Let me ask you something:
If you had the cure for cancer, to what lengths would you go to get it into the hands of the people?
I'm guessing you would not rest until you could see the world freed from the disease in all its manifestations.
Matteo Ricci did not have the cure for cancer, but as we learn in The Memory Palace of Matteo Ricci by Jonathan D. Spence he did have the next best thing: A simple recipe for eliminating forgetfulness.
Not only that, but Ricci's recipe helps with memorizing entire books and large volumes of vocabulary. Most impressively, Ricci developed a means for memorizing how to write in Chinese.
Yes, you really can memorize how to understand and sound those crazy characters, and even memorize the stroke order.
The Freakish Willpower Of A Memory Wizard
As an Italian Jesuit priest and missionary, Ricci's memory techniques were so powerful that some of the people in China who heard him recite their books forward and backward thought he was a wizard.

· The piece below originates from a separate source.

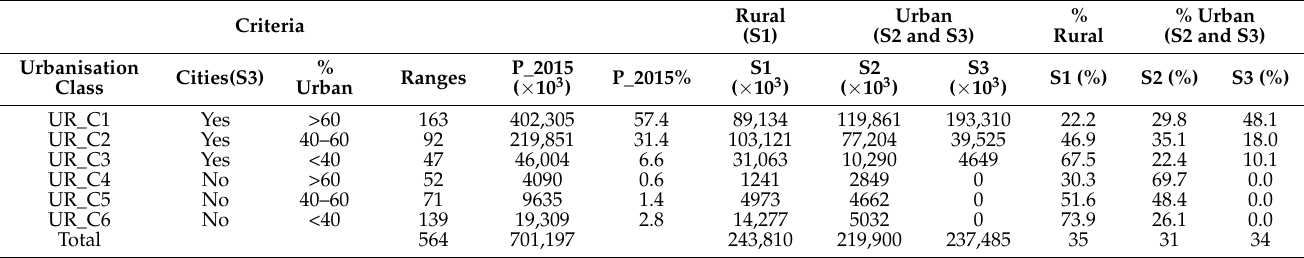
Urban % Urban (S1) (S2 and S3) (S2 and S3)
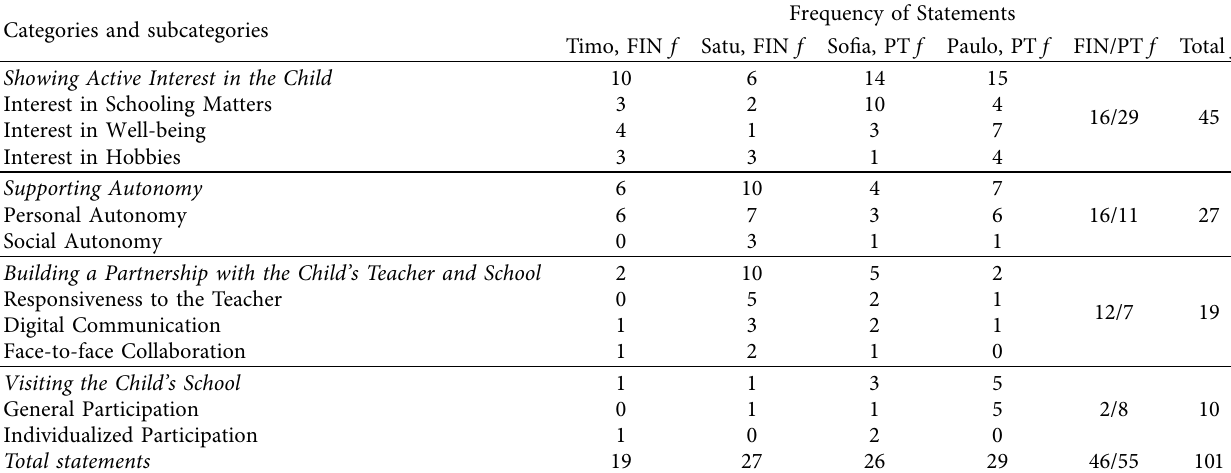
Table 2: Frequencies ( f ) of categories and subcategories of exemplar parents’ engagement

In some cases, people saw him as a religious threat because Ricci also believed he had the ultimate salve for the human condition: Christianity.
Indeed, as Jonathan D. Spence suggests in The Memory Palace of Matteo Ricci, "by impressing the Chinese with his memory skills, Ricci hoped to interest them in his culture; through interesting them in his culture he hoped to draw them to an interest in God."
Talk About Ambition!
Although Ricci's proselytization had only middling results in China, he was a friend of memory techniques, and we can learn a lot from him about how to use mnemonics at a much higher level.

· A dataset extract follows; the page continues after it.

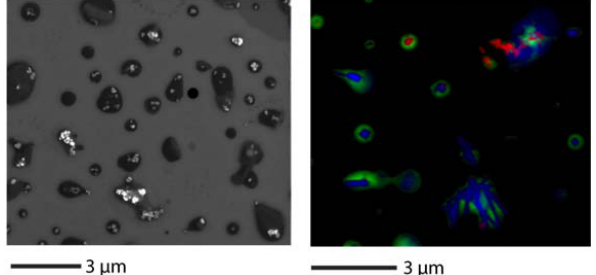
Fig. 17. SEM (left panel) and STXM (right panel) images show- ing internal heterogeneity of particles collected in CARES study. STXM maps derived by singular value decomposition depict or- ganic dominant phase (green), inorganic dominant phase (blue) and elemental carbon (red). Images are not from the same sample re-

He wrote about his approach to memory and quoted the scholars from whom he learned the Memory Palace technique in a book called Xiguo Jifa. It took me forever and a day to find a copy of it, but finally I did and made sure to pack it up and take it with me during a recent move:
Speaking of books, Ricci was said to have the ability to memorize them cover to cover – and recite them forward and backwards.
But is this a useful skill? You be the judge.
But memorizing entire books aside, as with all interesting lives, Ricci's was filled with drama. Along with his many thrills, chills and spills, this "wizard" of the dark mnemonic arts we can learn …
The Many Dangers Of Using Memory Techniques
The first danger with using memory techniques is that as your memory grows stronger, so do your powers. You may even find that special new powers grow, abilities that you did not anticipate.
And, as all fans of Spider-Man know …
With Great Power Comes Great Responsibility
This is certainly true, but those of us living today can probably ignore the idea that using mnemonics fuses your brain with the cosmos. But it was a common concern in the sixteenth century, the flames of which Giordano Bruno had no problem fanning.
But for Ricci's contemporaries, the threat was real. Being accused of magical powers regularly led to imprisonment, disfiguring torture and public execution. Often all three.
We can also probably dismiss the idea that rosemary helps with memory improvement, something promised by Ophelia in Shakespeare's Hamlet: "There's rosemary, that's for remembrance, pray you, love, remember."